Com relação à crise fiscal, Carvalho diz que a causa é queda de receita e não de despesas primárias – único objeto em discussão na PEC. Mais importante seria a volta da tributação sobre dividendos, extinta pelo ex-presidente Fernando Henrique Cardoso em 1995, o combate à sonegação, queda de juros, a revisão das desonerações e o aumento de investimentos públicos, diz ela. A queda de receitas seria explicada pela aguda crise econômica no País e pelas desonerações fiscais concedidas pelo governo. Quanto ao crescimento da dívida pública, a alta taxa de juros seria a principal culpada, já que muitos dos títulos são indexados à taxa SELIC.

Carvalho aponta ainda que a PEC não serve como ajuste fiscal a curto prazo, já que os valores das despesas são reajustados pela inflação do ano anterior. Com a inflação em queda, haverá um crescimento real das despesas por alguns anos.

A PEC tampouco agiria sobre o controle da inflação, já que mais de 40% dela em 2015 foi causada por reajuste de preços administrados, como combustíveis e energia elétrica. 

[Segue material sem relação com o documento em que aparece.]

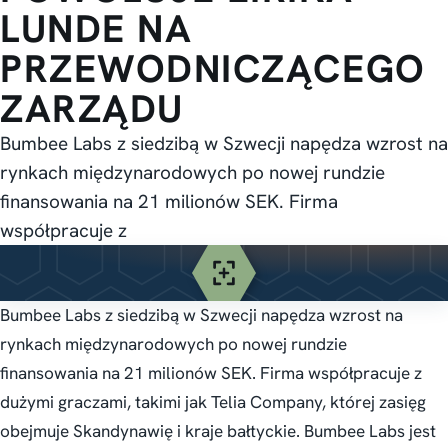
LUNDE NA
PRZEWODNICZĄCEGO
ZARZĄDU
Bumbee Labs z siedzibą w Szwecji napędza wzrost na
rynkach międzynarodowych po nowej rundzie
finansowania na 21 milionów SEK. Firma
współpracuje z
Bumbee Labs z siedzibą w Szwecji napędza wzrost na
rynkach międzynarodowych po nowej rundzie
finansowania na 21 milionów SEK. Firma współpracuje z
dużymi graczami, takimi jak Telia Company, której zasięg
obejmuje Skandynawię i kraje bałtyckie. Bumbee Labs jest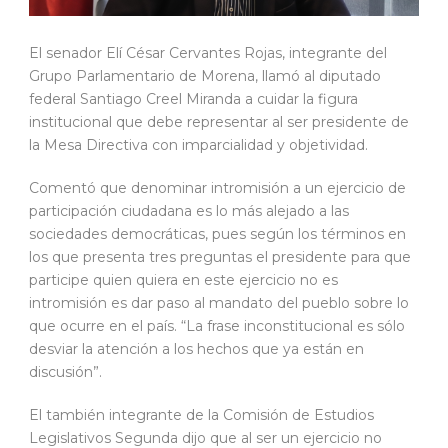
El senador Elí César Cervantes Rojas, integrante del
Grupo Parlamentario de Morena, llamó al diputado
federal Santiago Creel Miranda a cuidar la figura
institucional que debe representar al ser presidente de
la Mesa Directiva con imparcialidad y objetividad.
Comentó que denominar intromisión a un ejercicio de
participación ciudadana es lo más alejado a las
sociedades democráticas, pues según los términos en
los que presenta tres preguntas el presidente para que
participe quien quiera en este ejercicio no es
intromisión es dar paso al mandato del pueblo sobre lo
que ocurre en el país. “La frase inconstitucional es sólo
desviar la atención a los hechos que ya están en
discusión”.
El también integrante de la Comisión de Estudios
Legislativos Segunda dijo que al ser un ejercicio no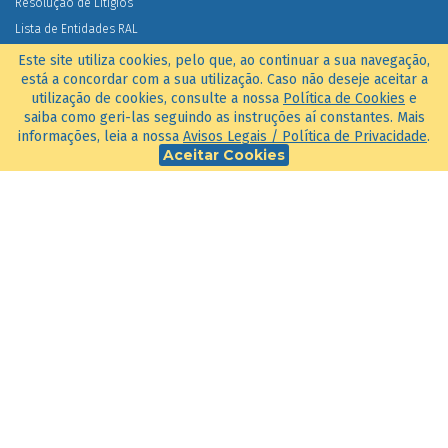
Resolução de Litígios
Lista de Entidades RAL
Serviço de Reclamações
Este site utiliza cookies, pelo que, ao continuar a sua navegação,
está a concordar com a sua utilização. Caso não deseje aceitar a
utilização de cookies, consulte a nossa
Política de Cookies
e
NOTÍCIAS
saiba como geri-las seguindo as instruções aí constantes. Mais
informações, leia a nossa
Avisos Legais / Política de Privacidade
.
100 empresas de confiança
Aceitar Cookies
18 JUL. 2023
Uma iniciativa:
© 2026
Todos os direitos reservados. Ver os
Avisos Legais/Política de Privacidade
e
Política de Cookies
.
um site
Active Media
Pode Usar.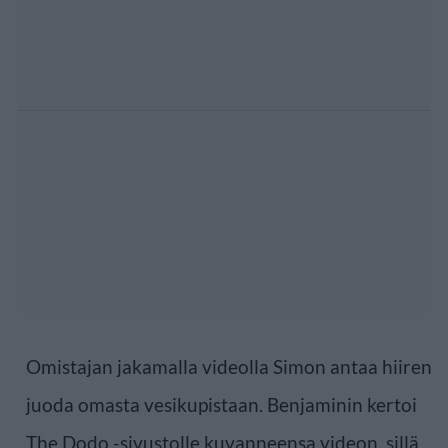
Omistajan jakamalla videolla Simon antaa hiiren
juoda omasta vesikupistaan. Benjaminin kertoi
The Dodo -sivustolle kuvanneensa videon, sillä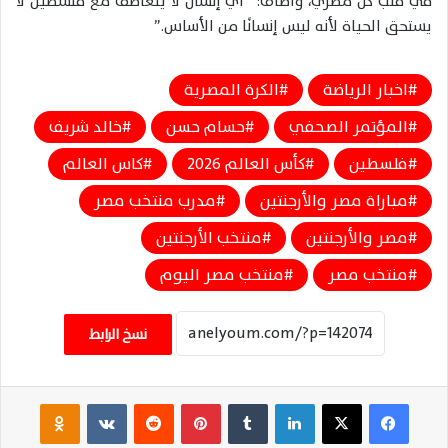
في قلب كل مصري، وأضاف: “أي إنسان لا يتعاطف مع فلسطين لا
يستحق الحياة لأنه ليس إنسانًا من الأساس.”
اخبار الرياضة
الكرة المصرية
المؤتمر الصحفي
حسام حسن
خالد شريف
فلسطين
كأس العالم 2026
كاس العالم
مباراة مصر والأرجنتين
مدرب منتخب مصر
مصر والأرجنتين
منتخب الأرجنتين
منتخب مصر
منتخب مصر اليوم
نسخ الرابط
فيسبوك
‫X
لينكدإن
‏Tumblr
بينتيريست
‏Reddit
‏VKontakte
Odnoklassniki
‫Pocket
سكايب
مشاركة عبر البريد
طباعة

Quanto à retomada de crescimento econômico, para Carvalho, o ajuste fiscal implementado por Dilma Rousseff em 2015 foi muito mais agressivo do que o proposto pela PEC 241, a curto prazo, e mostrou que o corte de despesas não traz crescimento. Apesar dos indicadores de confiança em alta desde o impeachment, os dados de produção industrial apontam queda em mais de 20 setores e o desemprego aumenta a cada mês, cenário que afasta investidores.

Carvalho diz também que a PEC 241 não garante maior eficiência nos gastos públicos, já que ainda haverá uma disputa orçamentária entre os setores, na qual quem detém poder político e econômico consegue reajustes maiores, comprometendo os outros investimentos.